Directions for this task: Give back only the line containing "This is an image" and every line after it through the end of the data below, transcribed exactly.

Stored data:
* * * * * * *
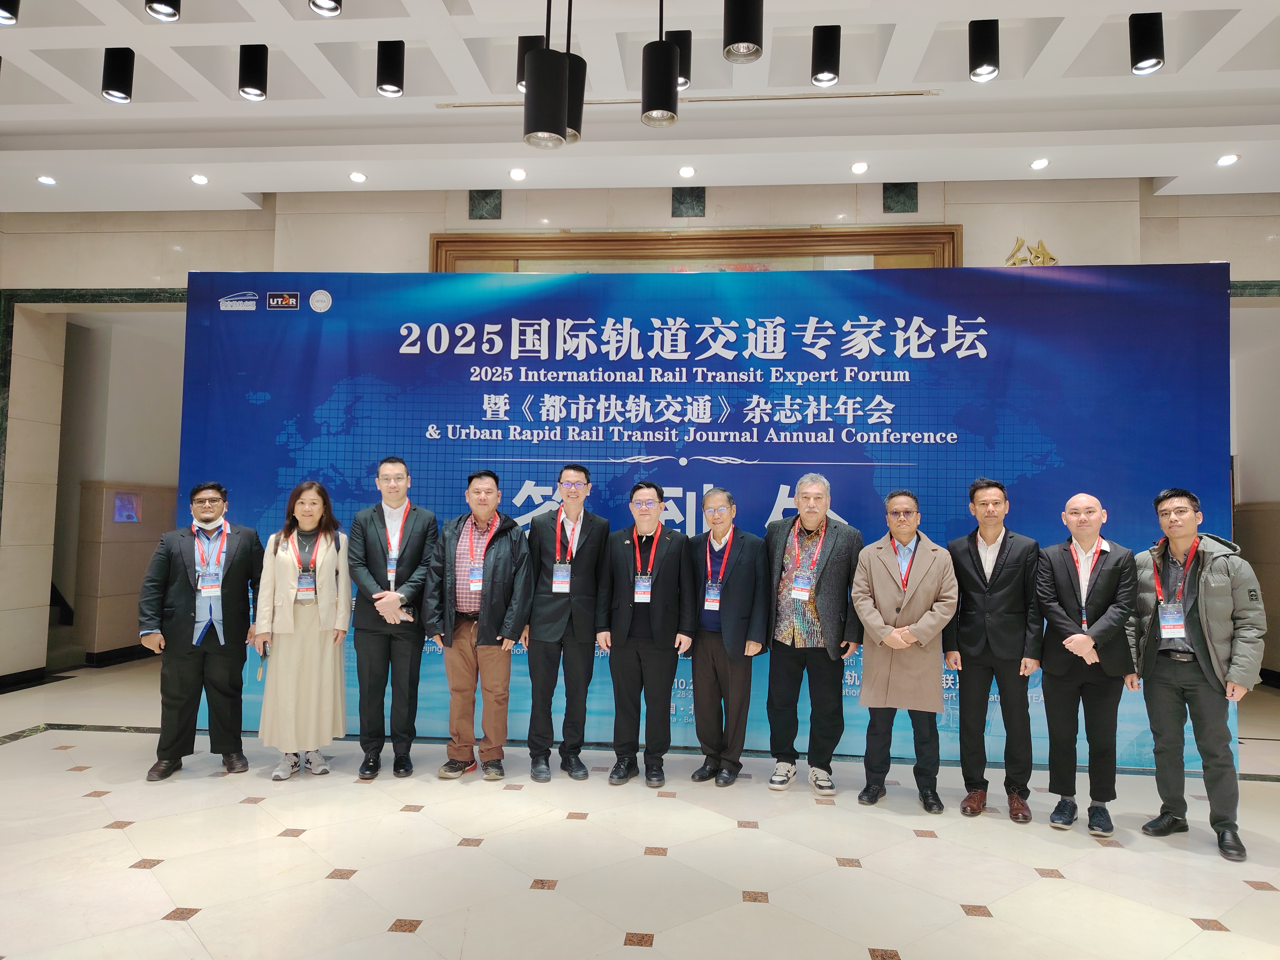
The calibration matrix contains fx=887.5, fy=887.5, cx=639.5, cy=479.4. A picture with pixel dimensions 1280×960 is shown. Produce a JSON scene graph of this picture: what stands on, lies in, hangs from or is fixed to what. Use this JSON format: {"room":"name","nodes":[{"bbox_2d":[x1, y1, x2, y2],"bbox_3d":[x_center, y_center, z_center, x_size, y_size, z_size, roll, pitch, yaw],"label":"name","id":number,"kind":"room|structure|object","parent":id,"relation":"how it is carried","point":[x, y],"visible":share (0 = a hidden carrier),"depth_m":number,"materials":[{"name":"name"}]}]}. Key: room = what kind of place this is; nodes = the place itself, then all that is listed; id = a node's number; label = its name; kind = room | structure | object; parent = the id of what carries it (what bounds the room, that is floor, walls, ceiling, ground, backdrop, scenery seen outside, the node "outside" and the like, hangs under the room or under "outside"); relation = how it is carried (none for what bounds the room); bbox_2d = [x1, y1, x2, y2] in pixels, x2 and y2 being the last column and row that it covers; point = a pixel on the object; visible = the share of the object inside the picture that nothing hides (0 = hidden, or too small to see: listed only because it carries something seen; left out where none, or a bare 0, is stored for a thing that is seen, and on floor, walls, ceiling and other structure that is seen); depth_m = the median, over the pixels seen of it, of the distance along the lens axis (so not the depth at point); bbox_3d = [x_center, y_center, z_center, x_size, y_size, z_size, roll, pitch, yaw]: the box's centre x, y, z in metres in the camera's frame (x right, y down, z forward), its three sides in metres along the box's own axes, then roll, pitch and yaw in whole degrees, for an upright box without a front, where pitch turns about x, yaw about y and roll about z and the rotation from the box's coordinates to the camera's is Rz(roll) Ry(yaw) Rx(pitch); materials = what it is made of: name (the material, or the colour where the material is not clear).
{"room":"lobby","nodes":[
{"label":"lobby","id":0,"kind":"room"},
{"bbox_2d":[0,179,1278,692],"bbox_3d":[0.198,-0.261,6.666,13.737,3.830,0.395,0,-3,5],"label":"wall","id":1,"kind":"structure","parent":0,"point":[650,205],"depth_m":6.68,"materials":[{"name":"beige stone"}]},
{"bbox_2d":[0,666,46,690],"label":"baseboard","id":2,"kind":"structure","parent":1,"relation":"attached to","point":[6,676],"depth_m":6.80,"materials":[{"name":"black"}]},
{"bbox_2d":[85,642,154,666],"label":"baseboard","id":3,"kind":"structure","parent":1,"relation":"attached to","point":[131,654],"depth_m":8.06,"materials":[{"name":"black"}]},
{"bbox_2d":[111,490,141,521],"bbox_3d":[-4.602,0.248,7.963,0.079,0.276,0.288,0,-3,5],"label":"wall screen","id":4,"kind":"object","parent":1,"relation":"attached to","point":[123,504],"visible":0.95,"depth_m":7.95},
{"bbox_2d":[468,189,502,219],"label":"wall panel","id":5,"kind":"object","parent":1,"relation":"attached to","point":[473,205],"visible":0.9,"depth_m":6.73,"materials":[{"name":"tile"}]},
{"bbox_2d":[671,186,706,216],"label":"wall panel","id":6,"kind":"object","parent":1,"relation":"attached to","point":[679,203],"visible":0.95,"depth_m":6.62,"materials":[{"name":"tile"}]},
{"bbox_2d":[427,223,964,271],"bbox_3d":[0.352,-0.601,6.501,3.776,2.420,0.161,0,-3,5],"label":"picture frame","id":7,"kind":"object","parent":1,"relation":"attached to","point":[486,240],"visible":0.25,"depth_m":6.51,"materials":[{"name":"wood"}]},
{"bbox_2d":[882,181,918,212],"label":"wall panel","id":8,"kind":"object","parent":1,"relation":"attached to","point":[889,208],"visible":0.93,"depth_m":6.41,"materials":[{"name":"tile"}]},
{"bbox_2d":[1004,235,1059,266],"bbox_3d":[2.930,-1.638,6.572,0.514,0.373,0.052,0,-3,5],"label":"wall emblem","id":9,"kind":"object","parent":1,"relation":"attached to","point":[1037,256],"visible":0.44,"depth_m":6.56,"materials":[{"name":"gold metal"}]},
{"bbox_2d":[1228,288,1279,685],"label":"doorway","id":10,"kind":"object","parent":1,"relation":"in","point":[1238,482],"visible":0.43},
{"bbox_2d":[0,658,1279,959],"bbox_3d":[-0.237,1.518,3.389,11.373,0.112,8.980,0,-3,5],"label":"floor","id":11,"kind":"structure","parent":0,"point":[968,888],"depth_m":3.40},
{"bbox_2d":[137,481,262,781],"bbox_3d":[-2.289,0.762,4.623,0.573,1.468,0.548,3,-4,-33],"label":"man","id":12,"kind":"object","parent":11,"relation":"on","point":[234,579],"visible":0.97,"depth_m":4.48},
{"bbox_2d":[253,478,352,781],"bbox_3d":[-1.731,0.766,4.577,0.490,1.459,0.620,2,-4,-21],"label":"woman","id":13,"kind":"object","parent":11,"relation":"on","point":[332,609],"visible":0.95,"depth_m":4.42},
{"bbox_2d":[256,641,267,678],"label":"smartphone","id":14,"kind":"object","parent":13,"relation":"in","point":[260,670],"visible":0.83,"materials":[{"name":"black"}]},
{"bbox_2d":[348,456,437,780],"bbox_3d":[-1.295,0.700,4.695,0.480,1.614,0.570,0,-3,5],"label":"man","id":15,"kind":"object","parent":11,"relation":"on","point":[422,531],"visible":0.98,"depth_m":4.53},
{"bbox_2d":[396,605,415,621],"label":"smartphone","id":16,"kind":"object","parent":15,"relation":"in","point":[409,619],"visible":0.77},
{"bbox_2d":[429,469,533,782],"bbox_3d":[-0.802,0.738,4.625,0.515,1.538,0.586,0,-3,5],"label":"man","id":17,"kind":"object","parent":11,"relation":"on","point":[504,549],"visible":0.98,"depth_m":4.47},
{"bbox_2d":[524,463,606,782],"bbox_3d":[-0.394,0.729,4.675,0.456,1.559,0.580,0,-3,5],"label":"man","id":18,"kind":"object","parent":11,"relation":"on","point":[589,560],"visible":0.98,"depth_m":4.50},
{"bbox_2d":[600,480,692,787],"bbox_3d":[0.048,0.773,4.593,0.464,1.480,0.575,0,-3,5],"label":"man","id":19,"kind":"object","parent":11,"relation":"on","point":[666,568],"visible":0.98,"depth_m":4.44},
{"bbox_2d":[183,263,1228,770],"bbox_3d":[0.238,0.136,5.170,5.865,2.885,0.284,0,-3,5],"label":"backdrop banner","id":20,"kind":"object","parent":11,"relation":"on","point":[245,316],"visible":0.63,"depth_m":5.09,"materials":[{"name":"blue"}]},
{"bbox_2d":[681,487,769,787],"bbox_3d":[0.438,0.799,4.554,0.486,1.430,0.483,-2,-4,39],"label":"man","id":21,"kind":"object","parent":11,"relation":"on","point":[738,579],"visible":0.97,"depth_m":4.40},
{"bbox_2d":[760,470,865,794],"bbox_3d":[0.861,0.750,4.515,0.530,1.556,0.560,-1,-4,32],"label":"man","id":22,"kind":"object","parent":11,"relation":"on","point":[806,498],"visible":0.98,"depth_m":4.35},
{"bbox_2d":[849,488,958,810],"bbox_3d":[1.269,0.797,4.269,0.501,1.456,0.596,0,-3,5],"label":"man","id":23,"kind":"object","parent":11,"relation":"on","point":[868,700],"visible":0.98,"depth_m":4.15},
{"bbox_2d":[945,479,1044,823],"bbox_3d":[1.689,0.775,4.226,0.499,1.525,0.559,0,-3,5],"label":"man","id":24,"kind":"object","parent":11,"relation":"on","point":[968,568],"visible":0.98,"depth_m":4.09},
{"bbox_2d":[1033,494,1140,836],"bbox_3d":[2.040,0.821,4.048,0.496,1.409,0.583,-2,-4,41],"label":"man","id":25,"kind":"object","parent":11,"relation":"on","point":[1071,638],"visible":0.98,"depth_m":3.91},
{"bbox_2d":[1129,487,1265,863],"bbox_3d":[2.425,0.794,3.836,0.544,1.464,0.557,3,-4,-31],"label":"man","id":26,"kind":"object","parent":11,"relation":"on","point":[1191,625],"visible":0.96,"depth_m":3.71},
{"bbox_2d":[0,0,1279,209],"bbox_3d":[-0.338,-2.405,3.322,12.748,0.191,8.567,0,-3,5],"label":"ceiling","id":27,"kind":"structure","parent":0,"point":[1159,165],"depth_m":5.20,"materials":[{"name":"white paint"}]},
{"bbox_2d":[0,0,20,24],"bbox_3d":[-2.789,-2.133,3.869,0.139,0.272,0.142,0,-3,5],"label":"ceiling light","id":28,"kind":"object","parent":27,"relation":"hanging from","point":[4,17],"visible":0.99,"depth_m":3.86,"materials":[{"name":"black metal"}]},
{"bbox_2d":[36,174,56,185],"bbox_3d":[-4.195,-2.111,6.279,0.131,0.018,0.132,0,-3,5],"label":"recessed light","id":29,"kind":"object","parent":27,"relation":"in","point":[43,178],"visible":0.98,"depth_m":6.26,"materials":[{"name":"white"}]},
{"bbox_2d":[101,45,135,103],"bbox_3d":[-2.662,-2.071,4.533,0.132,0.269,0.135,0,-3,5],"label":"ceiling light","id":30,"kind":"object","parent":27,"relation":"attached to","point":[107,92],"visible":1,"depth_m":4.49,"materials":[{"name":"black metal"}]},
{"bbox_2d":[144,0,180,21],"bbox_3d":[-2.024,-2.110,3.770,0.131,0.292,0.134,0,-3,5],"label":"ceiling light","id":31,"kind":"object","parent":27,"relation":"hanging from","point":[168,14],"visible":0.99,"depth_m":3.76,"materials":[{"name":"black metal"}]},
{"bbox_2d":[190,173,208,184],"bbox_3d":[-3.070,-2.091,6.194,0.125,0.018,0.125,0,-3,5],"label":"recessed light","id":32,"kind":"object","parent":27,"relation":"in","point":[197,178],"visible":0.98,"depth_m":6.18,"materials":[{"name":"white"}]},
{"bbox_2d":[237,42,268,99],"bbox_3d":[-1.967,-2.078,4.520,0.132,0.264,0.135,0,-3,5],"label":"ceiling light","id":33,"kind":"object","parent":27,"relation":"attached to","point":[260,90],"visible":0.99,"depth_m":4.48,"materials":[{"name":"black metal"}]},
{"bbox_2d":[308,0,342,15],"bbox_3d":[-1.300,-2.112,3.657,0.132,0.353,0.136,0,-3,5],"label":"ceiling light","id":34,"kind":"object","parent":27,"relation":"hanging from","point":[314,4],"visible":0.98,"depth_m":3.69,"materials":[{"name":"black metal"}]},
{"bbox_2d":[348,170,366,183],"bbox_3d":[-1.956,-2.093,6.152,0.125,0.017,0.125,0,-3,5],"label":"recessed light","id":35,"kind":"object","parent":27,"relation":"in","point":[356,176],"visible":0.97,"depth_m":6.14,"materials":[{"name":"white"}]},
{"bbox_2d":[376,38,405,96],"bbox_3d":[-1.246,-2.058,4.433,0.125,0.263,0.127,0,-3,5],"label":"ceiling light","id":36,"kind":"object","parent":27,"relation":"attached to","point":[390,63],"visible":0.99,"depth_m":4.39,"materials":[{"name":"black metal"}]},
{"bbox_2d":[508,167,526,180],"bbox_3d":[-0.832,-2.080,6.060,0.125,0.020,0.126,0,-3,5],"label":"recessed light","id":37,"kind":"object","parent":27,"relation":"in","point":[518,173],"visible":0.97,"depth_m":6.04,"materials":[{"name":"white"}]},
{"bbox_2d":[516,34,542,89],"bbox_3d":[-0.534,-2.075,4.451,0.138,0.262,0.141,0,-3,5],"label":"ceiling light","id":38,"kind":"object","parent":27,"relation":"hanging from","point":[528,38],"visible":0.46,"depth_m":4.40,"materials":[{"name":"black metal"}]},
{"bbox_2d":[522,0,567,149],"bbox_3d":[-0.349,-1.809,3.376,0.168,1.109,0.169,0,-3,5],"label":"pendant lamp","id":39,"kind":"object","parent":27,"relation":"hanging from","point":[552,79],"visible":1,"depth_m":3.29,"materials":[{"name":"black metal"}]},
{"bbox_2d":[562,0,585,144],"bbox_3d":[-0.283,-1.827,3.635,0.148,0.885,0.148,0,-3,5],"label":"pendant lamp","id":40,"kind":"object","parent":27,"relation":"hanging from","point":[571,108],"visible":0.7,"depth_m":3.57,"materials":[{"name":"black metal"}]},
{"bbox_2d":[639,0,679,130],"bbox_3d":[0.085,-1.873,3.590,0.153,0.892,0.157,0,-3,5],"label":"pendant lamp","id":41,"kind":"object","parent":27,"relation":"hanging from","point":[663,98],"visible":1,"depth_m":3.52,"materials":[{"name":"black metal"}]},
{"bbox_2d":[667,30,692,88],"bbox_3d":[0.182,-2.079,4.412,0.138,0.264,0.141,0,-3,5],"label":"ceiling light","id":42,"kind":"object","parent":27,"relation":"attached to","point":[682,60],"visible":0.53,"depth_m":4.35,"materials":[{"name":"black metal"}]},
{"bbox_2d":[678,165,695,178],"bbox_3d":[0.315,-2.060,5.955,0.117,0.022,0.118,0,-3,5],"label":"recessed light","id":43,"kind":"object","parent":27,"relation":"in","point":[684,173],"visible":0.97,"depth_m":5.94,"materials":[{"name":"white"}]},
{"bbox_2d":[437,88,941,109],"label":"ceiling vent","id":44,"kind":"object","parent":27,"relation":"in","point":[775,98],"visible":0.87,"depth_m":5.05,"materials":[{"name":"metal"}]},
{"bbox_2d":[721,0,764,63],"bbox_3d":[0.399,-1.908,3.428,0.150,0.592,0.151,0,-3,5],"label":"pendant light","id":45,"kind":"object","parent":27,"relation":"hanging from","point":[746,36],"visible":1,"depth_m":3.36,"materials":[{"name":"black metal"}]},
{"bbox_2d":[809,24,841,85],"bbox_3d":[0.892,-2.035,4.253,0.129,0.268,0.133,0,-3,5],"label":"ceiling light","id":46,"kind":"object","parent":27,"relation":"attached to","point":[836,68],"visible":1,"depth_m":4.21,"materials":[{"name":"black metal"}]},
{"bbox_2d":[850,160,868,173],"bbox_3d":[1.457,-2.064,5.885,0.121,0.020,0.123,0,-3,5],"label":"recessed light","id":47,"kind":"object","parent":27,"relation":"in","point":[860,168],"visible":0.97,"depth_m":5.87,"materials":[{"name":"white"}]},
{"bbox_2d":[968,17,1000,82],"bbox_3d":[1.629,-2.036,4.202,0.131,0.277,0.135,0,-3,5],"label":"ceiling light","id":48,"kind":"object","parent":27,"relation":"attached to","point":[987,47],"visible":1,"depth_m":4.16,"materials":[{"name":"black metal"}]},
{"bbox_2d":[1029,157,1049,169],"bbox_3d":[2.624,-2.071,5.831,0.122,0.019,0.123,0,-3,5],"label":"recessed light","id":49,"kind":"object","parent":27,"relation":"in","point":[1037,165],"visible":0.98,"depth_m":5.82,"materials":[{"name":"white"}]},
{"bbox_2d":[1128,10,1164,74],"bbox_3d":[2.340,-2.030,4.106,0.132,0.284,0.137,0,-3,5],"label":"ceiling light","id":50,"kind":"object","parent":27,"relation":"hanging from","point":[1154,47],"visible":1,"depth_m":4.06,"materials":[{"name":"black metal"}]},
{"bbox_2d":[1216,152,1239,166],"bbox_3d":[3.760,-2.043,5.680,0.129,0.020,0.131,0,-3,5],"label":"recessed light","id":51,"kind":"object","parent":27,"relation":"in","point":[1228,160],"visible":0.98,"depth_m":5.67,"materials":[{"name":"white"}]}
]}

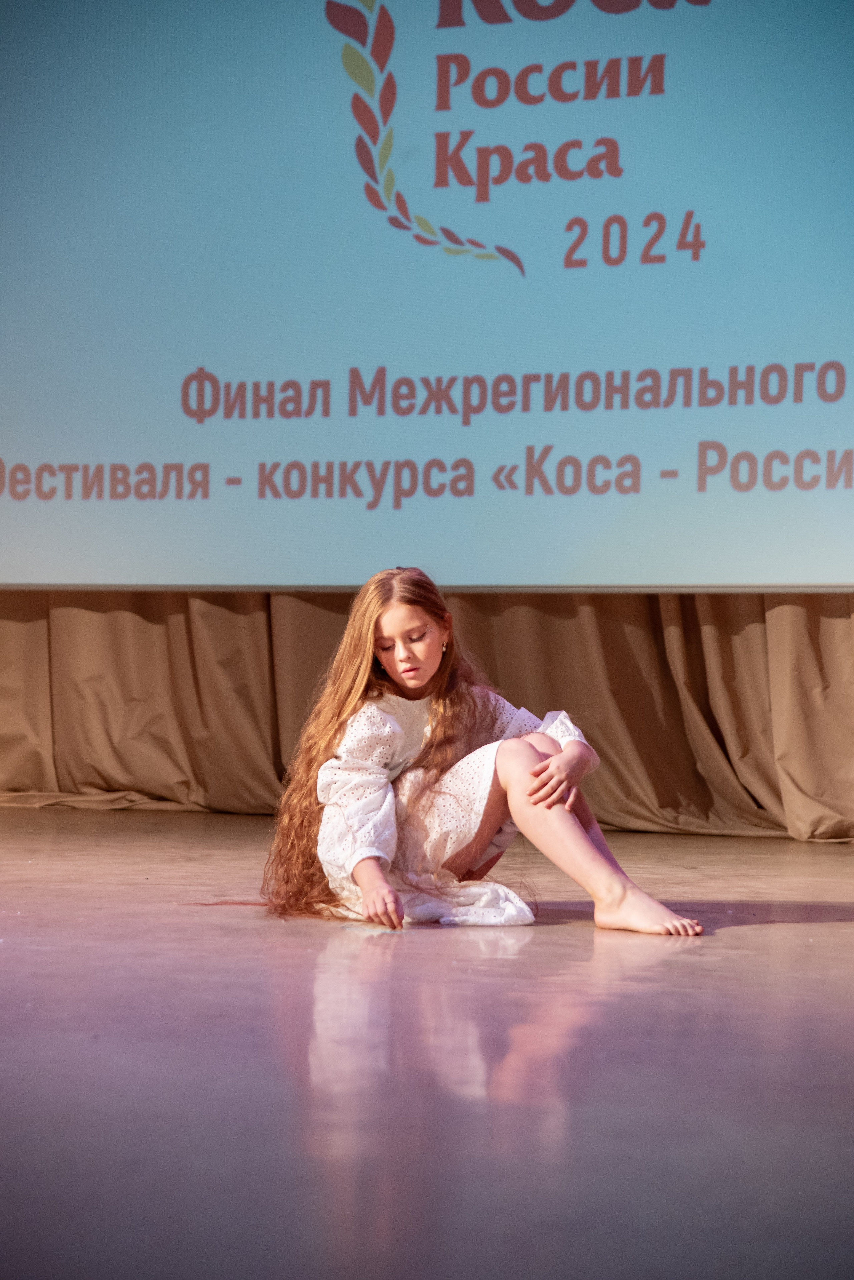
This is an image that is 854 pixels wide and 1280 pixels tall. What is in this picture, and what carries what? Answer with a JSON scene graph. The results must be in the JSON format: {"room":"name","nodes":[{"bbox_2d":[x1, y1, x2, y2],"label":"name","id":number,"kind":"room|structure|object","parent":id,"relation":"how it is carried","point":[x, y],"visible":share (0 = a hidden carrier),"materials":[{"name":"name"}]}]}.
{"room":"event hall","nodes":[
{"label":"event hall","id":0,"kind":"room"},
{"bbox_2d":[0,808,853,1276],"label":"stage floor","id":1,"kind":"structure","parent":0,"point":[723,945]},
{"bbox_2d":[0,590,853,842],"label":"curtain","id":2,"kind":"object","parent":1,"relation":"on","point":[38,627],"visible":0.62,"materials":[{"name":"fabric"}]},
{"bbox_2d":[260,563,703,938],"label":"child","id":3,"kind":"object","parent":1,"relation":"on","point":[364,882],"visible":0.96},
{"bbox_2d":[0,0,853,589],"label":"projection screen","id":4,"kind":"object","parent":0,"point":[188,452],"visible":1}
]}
* * * * * * *
Solved exercise:
This is an image that is 854 pixels wide and 1280 pixels tall. What is in this picture, and what carries what? Answer with a JSON scene graph. The results must be in the JSON format: {"room":"name","nodes":[{"bbox_2d":[x1, y1, x2, y2],"label":"name","id":number,"kind":"room|structure|object","parent":id,"relation":"how it is carried","point":[x, y],"visible":share (0 = a hidden carrier),"materials":[{"name":"name"}]}]}.
{"room":"event hall","nodes":[
{"label":"event hall","id":0,"kind":"room"},
{"bbox_2d":[0,808,853,1276],"label":"stage floor","id":1,"kind":"structure","parent":0,"point":[723,945]},
{"bbox_2d":[0,590,853,842],"label":"curtain","id":2,"kind":"object","parent":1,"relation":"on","point":[38,627],"visible":0.62,"materials":[{"name":"fabric"}]},
{"bbox_2d":[260,563,703,938],"label":"child","id":3,"kind":"object","parent":1,"relation":"on","point":[364,882],"visible":0.96},
{"bbox_2d":[0,0,853,589],"label":"projection screen","id":4,"kind":"object","parent":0,"point":[188,452],"visible":1}
]}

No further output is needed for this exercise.